We’ve had a report from our external beta testers that our JUCE with OpenGL application is causing some cores to max out and causing very high clock multiplier numbers. We have been able to replicate the same issue using the DemoRunner app shipped with JUCE v6.1.2.

We have since determined that this seems to only happening on Windows machines (10 or 11), and only then when they are fitted with (non-integrated) Nvidia graphics cards. Laptops with integrated graphics cards do not have this issue.

In this screenshot you can see the clock multiplier close to topping out at x47 and some very busy CPU cores whilst we are running the OpenGAppDemo.

When we switch back to another demo in the list without closing the app, we see a significant drop in both.

Is this a known or expected issue? Is there a workaround? It feels like a driver issue to me, so maybe this needs relaying on to Nvidia themselves, but my google-fu found no other similar reports from other non-juce apps.

I can’t remember what’s in that demo, but in general, the juce method of OpenGL is a little counter productive.
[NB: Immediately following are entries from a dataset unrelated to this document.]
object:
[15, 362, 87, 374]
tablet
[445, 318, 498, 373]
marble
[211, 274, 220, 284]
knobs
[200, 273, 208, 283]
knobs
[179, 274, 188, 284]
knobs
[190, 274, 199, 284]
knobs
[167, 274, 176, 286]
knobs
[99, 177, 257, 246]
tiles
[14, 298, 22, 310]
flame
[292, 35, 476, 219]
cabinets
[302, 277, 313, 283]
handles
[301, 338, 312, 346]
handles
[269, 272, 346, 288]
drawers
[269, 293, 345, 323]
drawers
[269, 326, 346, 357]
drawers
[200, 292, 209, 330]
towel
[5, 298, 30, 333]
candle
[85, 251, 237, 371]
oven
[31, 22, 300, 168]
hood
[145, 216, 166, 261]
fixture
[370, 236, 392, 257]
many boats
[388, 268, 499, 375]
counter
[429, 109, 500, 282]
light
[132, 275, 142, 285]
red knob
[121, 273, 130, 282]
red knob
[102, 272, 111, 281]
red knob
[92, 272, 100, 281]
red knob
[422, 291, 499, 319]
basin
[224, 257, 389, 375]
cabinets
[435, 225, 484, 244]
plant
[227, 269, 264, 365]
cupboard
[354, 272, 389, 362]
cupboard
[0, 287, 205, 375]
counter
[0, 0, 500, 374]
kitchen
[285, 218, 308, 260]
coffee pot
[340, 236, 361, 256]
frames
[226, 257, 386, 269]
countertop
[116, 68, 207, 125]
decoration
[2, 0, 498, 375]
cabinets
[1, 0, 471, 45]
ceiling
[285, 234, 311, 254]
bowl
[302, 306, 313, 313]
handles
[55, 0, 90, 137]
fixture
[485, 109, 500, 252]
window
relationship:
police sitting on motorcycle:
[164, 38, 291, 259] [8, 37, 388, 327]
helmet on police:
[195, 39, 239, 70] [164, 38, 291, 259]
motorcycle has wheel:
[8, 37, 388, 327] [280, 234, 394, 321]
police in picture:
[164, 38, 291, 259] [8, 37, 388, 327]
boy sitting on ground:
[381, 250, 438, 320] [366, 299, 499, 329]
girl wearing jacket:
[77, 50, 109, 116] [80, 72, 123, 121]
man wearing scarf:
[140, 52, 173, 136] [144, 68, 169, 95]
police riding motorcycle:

If you use the juce graphics functions, or the paint routine in a component, you are basically rendering on the cpu into a frame buffer which then gets passed over to OpenGL. The only time I see improvements in performance when using OpenGL is when I don’t use paint routines at all and go entirely low level vertex buffers. YMMV

It has looked like (at least for me) using OpenGL for the Juce Components doesn’t really help in terms of CPU/GPU/energy efficiency, at least on Windows. You may be able to get higher frame rates than with just purely CPU based rendering, though, but you will pay the price of the CPU/GPU working hard and raising the system temperatures.

@Fandusss & @xenakios
thats right, but the current issue can be of a different nature

Did you try to profile the release build? Maybe you will see where the most CPU time is used.
(Just a wild guess, maybe the render renders unnecessary frames without waiting for the v-sync, I had something like this in a parallels vm, which caused a similar phenomenon)
I’m myself no OpenGL expert, but maybe someone can give better hints with this information.

We’ve found that using the OpenGL context can give us some improvements over the standard graphics pipeline for some of our applications.

The question of OpenGLs overall performance isn’t really at hand here, what’s in question here is why we are seeing cpu cores maxing out and large clock multipliers on machines with objectively decent graphics cards, but no maxing out at all on laptops with integrated graphics cards or our standard dev machines with whatever lower end cards IT has allowed us?. Both setups produce the same performance, same framerates etc.

I expect this lies at the graphics card driver level, I’m not expecting profiling will show us much. I will attempt to get that done though, however the machine we have in-house that can repro this is not a dev machine nor from our department so it’s going to take some politics and then setup to get to a position where we can profile the issue.

I’m totally pulling this out of my ass here, but perhaps it could be something to do with the majority of the cpu time is spent rendering to a frame buffer, and then moving that data to the gpu. Maybe integrated gpu’s are more efficient in this copy step, and other gpu’s have various bottlenecks to push through. I’m not sure how you’d go about testing that, but it might not be too many man hours to rule it out.

1 Like

Further testing has shown that this is a more widespread ‘Nvidia with OpenGL’ issue. Using a non-JUCE opengl test application ‘openglchecker’ we are seeing the same results again. The next step for us is to report it to Nvidia and then bask in the glory of having deflected another bug as ‘not our responsibility’. Shields up!